Task to carry out: Write out the text from all of the entries below, line for line and without changing anything. Leave the pictures out of your answer.

Material for the task:
*** Block opens ***

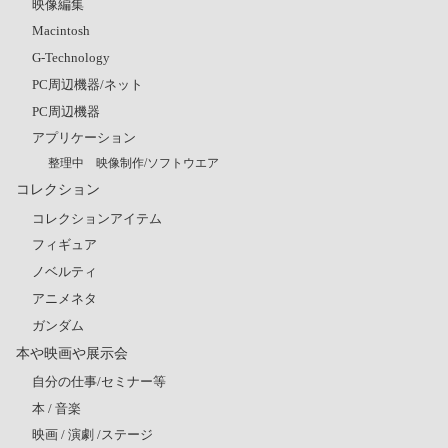
映像編集
Macintosh
G-Technology
PC周辺機器/ネット
PC周辺機器
アプリケーション
整理中 映像制作/ソフトウエア
コレクション
コレクションアイテム
フィギュア
ノベルティ
アニメネタ
ガンダム
本や映画や展示会
自分の仕事/セミナー等
本 / 音楽
映画 / 演劇 /ステージ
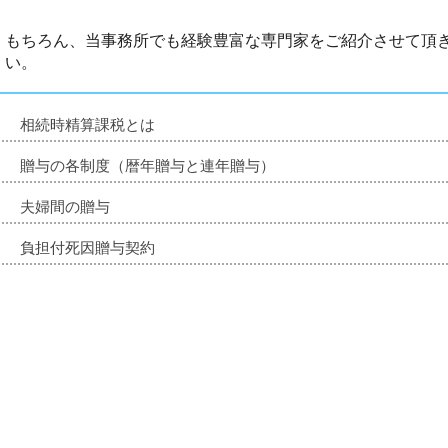
もちろん、当事務所でも経験豊富な専門家をご紹介させて頂
い。
相続時精算課税とは
贈与の各制度（暦年贈与と連年贈与）
夫婦間の贈与
負担付死因贈与契約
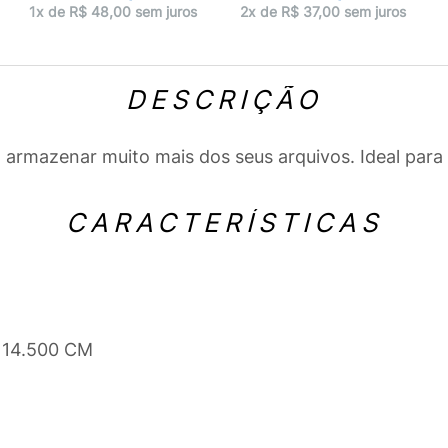
1x de R$ 48,00 sem juros
2x de R$ 37,00 sem juros
DESCRIÇÃO
ra armazenar muito mais dos seus arquivos. Ideal par
CARACTERÍSTICAS
x 14.500 CM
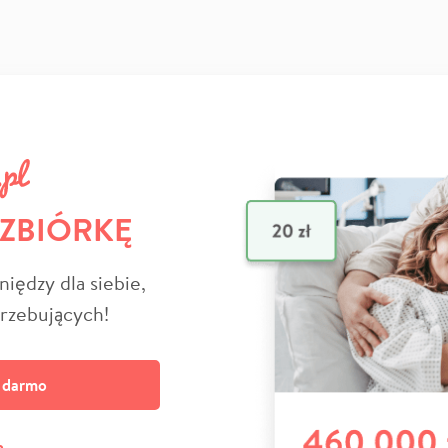
 ZBIÓRKĘ
niędzy dla siebie,
trzebujących!
a darmo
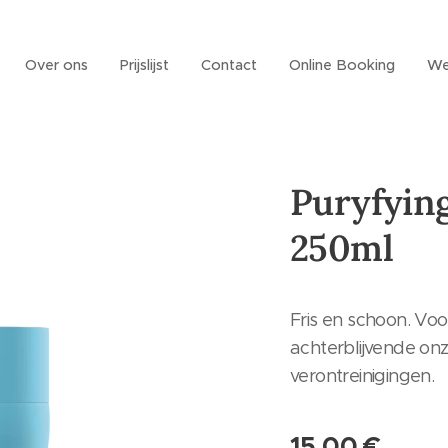
Over ons
Prijslijst
Contact
Online Booking
We
Puryfyin
250ml
Fris en schoon. Voo
achterblijvende on
verontreinigingen.
15,00
€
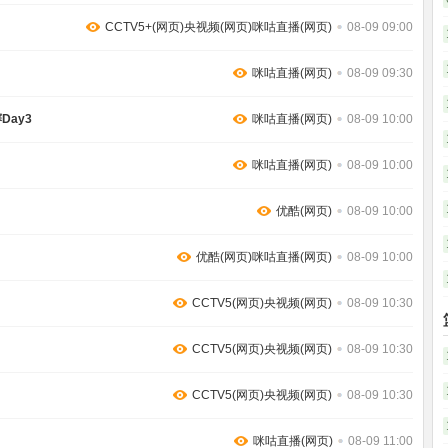
CCTV5+(网页)央视频(网页)咪咕直播(网页)
08-09 09:00
咪咕直播(网页)
08-09 09:30
ay3
咪咕直播(网页)
08-09 10:00
咪咕直播(网页)
08-09 10:00
优酷(网页)
08-09 10:00
优酷(网页)咪咕直播(网页)
08-09 10:00
CCTV5(网页)央视频(网页)
08-09 10:30
CCTV5(网页)央视频(网页)
08-09 10:30
CCTV5(网页)央视频(网页)
08-09 10:30
咪咕直播(网页)
08-09 11:00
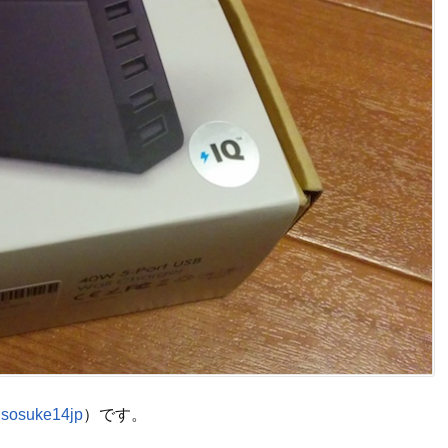
sosuke14jp
）です。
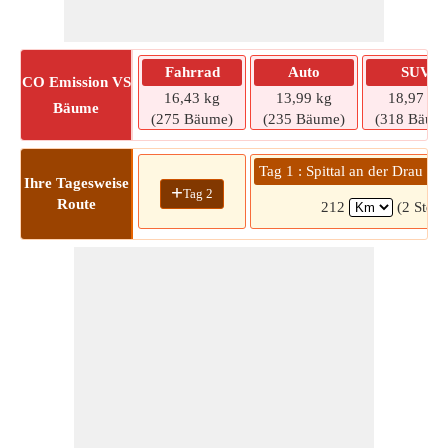
Fahrrad
Auto
SUV
CO
Emission VS
16,43 kg
13,99 kg
18,97 kg
Bäume
(275 Bäume)
(235 Bäume)
(318 Bäum
Tag 1 : Spittal an der Drau »
Ihre Tagesweise
+
Tag 2
Route
212
(2 Std. 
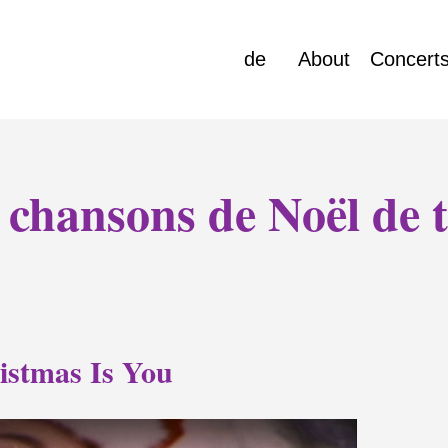
de
About
Concert
 chansons de Noël de 
ristmas Is You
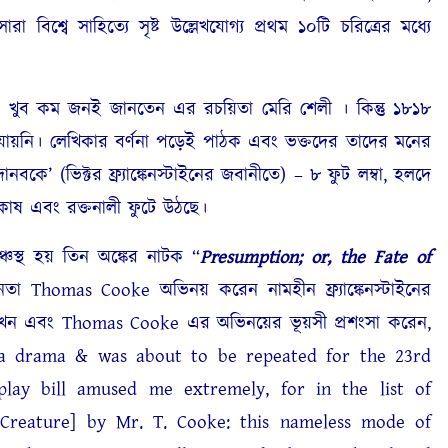
 বিশ্বে সাহিত্যে সৃষ্ট উল্লেখযোগ্য প্রথম ১০টি চরিত্রের মধ্যে
খুব কম জনই জানতেন এর রচয়িতা মেরি শেলী । কিন্তু ১৮১৮
ায়নি। লেখিকার বর্ণনা পড়েই পাঠক এবং ভক্তদের তাদের মনের
ানবকে’ (ভিক্টর ফ্র্যাঙ্কেনস্টাইনের জবানীতে) – ৮ ফুট লম্বা, হলদে
ষ এবং রক্তনালী ফুটে উঠছে।
থ হয় তিন অঙ্কের নাটক “
Presumption; or, the Fate of
তা Thomas Cooke অভিনয় করেন নামহীন ফ্র্যাঙ্কেনস্টাইনের
দেখেন এবং Thomas Cooke এর অভিনয়ের ভূয়সী প্রশংসা করেন,
s a drama & was about to be repeated for the 23rd
play bill amused me extremely, for in the list of
Creature] by Mr. T. Cooke: this nameless mode of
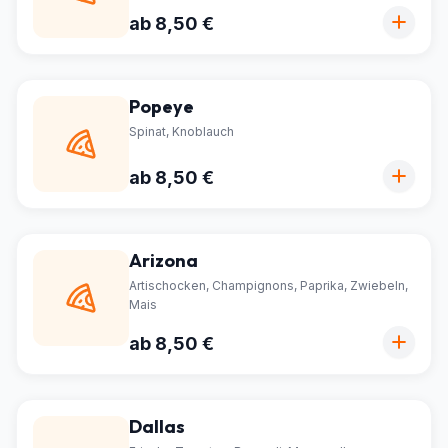
ab 8,50 €
Popeye
Spinat, Knoblauch
ab 8,50 €
Arizona
Artischocken, Champignons, Paprika, Zwiebeln,
Mais
ab 8,50 €
Dallas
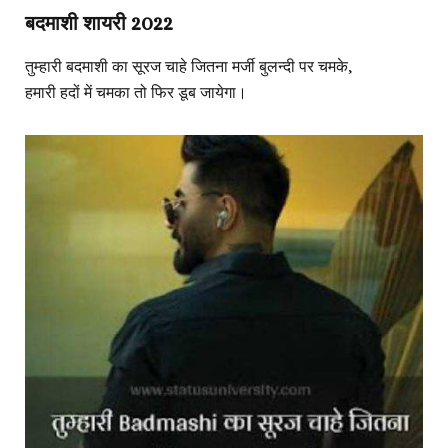
बदमाशी शायरी 2022
तुम्हारी बदमाशी का सूरज चाहे जितना मर्जी बुलन्दी पर चमके,
हमारी हदों में चमका तो फिर डूब जायेगा।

*** Block closes ***

Answer space:
映像編集
Macintosh
G-Technology
PC周辺機器/ネット
PC周辺機器
アプリケーション
整理中 映像制作/ソフトウエア
コレクション
コレクションアイテム
フィギュア
ノベルティ
アニメネタ
ガンダム
本や映画や展示会
自分の仕事/セミナー等
本 / 音楽
映画 / 演劇 /ステージ
もちろん、当事務所でも経験豊富な専門家をご紹介させて頂
い。
相続時精算課税とは
贈与の各制度（暦年贈与と連年贈与）
夫婦間の贈与
負担付死因贈与契約
1x de R$ 48,00 sem juros
2x de R$ 37,00 sem juros
DESCRIÇÃO
ra armazenar muito mais dos seus arquivos. Ideal par
CARACTERÍSTICAS
x 14.500 CM
 ZBIÓRKĘ
niędzy dla siebie,
trzebujących!
a darmo
Over ons
Prijslijst
Contact
Online Booking
We
Puryfyin
250ml
Fris en schoon. Voo
achterblijvende on
verontreinigingen.
15,00
€
CCTV5+(网页)央视频(网页)咪咕直播(网页)
08-09 09:00
咪咕直播(网页)
08-09 09:30
ay3
咪咕直播(网页)
08-09 10:00
咪咕直播(网页)
08-09 10:00
优酷(网页)
08-09 10:00
优酷(网页)咪咕直播(网页)
08-09 10:00
CCTV5(网页)央视频(网页)
08-09 10:30
CCTV5(网页)央视频(网页)
08-09 10:30
CCTV5(网页)央视频(网页)
08-09 10:30
咪咕直播(网页)
08-09 11:00
sosuke14jp
）です。
Fahrrad
Auto
SUV
CO
Emission VS
16,43 kg
13,99 kg
18,97 kg
Bäume
(275 Bäume)
(235 Bäume)
(318 Bäum
Tag 1 : Spittal an der Drau »
Ihre Tagesweise
+
Tag 2
Route
212
(2 Std. 
de
About
Concert
 chansons de Noël de 
ristmas Is You
 বিশ্বে সাহিত্যে সৃষ্ট উল্লেখযোগ্য প্রথম ১০টি চরিত্রের মধ্যে
খুব কম জনই জানতেন এর রচয়িতা মেরি শেলী । কিন্তু ১৮১৮
ায়নি। লেখিকার বর্ণনা পড়েই পাঠক এবং ভক্তদের তাদের মনের
ানবকে’ (ভিক্টর ফ্র্যাঙ্কেনস্টাইনের জবানীতে) – ৮ ফুট লম্বা, হলদে
ষ এবং রক্তনালী ফুটে উঠছে।
থ হয় তিন অঙ্কের নাটক “
Presumption; or, the Fate of
তা Thomas Cooke অভিনয় করেন নামহীন ফ্র্যাঙ্কেনস্টাইনের
দেখেন এবং Thomas Cooke এর অভিনয়ের ভূয়সী প্রশংসা করেন,
s a drama & was about to be repeated for the 23rd
play bill amused me extremely, for in the list of
Creature] by Mr. T. Cooke: this nameless mode of
ab 8,50 €
Popeye
Spinat, Knoblauch
ab 8,50 €
Arizona
Artischocken, Champignons, Paprika, Zwiebeln,
Mais
ab 8,50 €
Dallas
बदमाशी शायरी 2022
तुम्हारी बदमाशी का सूरज चाहे जितना मर्जी बुलन्दी पर चमके,
हमारी हदों में चमका तो फिर डूब जायेगा।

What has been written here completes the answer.